Generally the semantics of switch statements on architectures that support SIMD+control flow but not indirect divergent branches are such that the condition for every case statement is checked and only those statements with at least one active thread are entered.
So if you had this:
case 0: function0(); break;
case 1: function1(); break;
And called some_function(0)
It would check three conditions (0, 1, default), but only execute function0(), not function1(). Note that this is exactly the same as what would happen if you wrote it using a series of if statements. I think that the case instructions are only included in the ISA because it makes it easier to write in assembly.
Originally posted by: bubu Is the "switch" statement optimal? I need to concatenate 10 IFs and I was wondering if the "switch" statement can help the performance.
One should understand that "switch" is just a "syntactic sugar" in most programming languages. This is just a way to hide the ugliness of multiple "if else if ..." statements.

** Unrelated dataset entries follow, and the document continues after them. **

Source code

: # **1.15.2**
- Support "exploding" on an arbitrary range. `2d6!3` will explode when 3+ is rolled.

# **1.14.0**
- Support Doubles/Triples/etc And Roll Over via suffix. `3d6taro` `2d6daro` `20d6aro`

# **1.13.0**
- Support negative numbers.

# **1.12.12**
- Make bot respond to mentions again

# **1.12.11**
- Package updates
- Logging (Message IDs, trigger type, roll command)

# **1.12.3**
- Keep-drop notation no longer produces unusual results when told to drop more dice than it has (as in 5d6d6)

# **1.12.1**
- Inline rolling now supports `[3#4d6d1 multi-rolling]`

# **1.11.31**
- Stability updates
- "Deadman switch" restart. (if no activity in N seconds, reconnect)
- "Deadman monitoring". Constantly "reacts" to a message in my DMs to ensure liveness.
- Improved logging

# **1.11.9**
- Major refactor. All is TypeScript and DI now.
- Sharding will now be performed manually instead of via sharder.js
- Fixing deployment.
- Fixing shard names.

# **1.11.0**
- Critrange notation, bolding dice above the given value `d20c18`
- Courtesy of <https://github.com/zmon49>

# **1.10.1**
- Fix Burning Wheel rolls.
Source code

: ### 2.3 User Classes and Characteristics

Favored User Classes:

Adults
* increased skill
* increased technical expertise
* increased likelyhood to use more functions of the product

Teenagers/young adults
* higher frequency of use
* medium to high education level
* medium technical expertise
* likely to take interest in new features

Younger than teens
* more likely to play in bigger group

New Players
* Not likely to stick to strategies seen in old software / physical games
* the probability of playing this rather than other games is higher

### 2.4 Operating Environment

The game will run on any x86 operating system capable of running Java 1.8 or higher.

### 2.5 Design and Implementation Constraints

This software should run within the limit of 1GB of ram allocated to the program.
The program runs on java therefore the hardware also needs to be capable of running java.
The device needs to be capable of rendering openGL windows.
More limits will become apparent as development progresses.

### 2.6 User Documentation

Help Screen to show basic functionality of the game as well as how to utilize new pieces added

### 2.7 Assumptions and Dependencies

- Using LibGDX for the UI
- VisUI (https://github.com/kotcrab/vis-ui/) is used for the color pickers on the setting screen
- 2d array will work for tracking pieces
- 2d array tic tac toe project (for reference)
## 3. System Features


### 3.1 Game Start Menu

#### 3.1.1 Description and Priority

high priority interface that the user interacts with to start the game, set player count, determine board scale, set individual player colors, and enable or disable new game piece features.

In most cases compilers won't be able to use lookup tables to optimize "switch". Consider this:
Internally it will be translated by compilers into many "ifs". So, its performance must be similar to the one of the "if' statement. No magic.
My switch is 0,1,2,3,4,5,6,7,8,10,11,12,13,14,15 ... pretty sequential. I wonder if the compiler could optimize it using some lookup table or function pointer.
It could optimize it if this wasn't a GPU. Or if the GPU supported divergent indirect/unstructured branches, but it doesn't.
Originally posted by: greg1232 It could optimize it if this wasn't a GPU. Or if the GPU supported divergent indirect/unstructured branches, but it doesn't.
So how can I call efficiently an OpenCL user-defined shader function in a scene with 200 different materials?
I really don't like the idea to execute 199 IFs before entering the last one for the last material...
it will evaluate 200 condtions. not 200 branch. well you can try make binary tree from if() which can have less overhead.
for example this branch tree for 1-4.
it should evaluate only 2 condtions not 4. of course you must ensure that every work item take the same branch.
Get rid of the control flow altogether, read the documentation please.